Fu così che in quegli anni nel pieno degli arbori della gioventù, tornato in quelle alture, ricoprì il volere stabilito e nonostante la sua contraria volontà d’animo, ricreò quella tranquilla riunione familiare ponendo vita ad un pensato nuovo inizio. Sembrava procedere nella felicità della comunità familiare ma non del destino che aveva in serbo voleri più alti e combattuti. Quella famiglia unita era in realtà una forzatura degli eventi che ponevano un freno a quella felicità che tutti avevano pensato. Una moglie così giovane di una bellezza anche troppo ostentata, prosperosa per i gusti di Paolo, aveva mancanze per lui essenziali ma che nessuno aveva mai ascoltato. Paolo nella sua semplicità amava la tranquillità, la cultura e scambi di opinione, passava le sue giornate nella semplicità delle faccende domestiche e del giardinaggio. Le sue emozioni trovavano spensieratezza e allegria nelle passeggiate in riva al mare o nell’osservazione di tramonti e cieli stellati.

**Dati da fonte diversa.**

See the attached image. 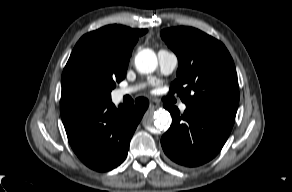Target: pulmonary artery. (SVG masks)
<instances>
[{"label": "pulmonary artery", "instance_id": "1", "mask_svg": "<svg viewBox=\"0 0 292 192\" xmlns=\"http://www.w3.org/2000/svg\"><path fill=\"white\" fill-rule=\"evenodd\" d=\"M157 56H158L160 70L163 75L171 74L178 65V58L176 54L171 51L161 49L158 51ZM139 88L140 86L122 88L117 91V95L118 97L121 98L123 96L130 95L136 92ZM179 108L182 112H184L186 110V105L180 104Z\"/></svg>", "mask_w": 292, "mask_h": 192}]
</instances>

La mancanza di conoscenza della moglie aveva sconvolto abitudini e orari. Si rese conto in breve tempo che le differenze caratteriali erano enormi e che alla bellezza sorprendente della moglie, non bastavano la sua sola presenza e le sue tranquille abitudini. Un biglietto poggiato in quella credenza all’entrata di casa non poteva alleviare i suoi pensieri, non poteva giustificare nessuna decisione. Continuava a ripetersi come fosse possibile lasciare tutto ad un biglietto, allontanarsi senza parlare, voltare le spalle senza il rispetto di un noi.

Il silenzio calpestato nel rumore di un’assenza, poneva una chiusura che scorreva in quel viale e nel suo procedere solitario con un passato colto in quel fazzoletto bianco oramai alle spalle di quell’albero abbandonato oramai spoglio.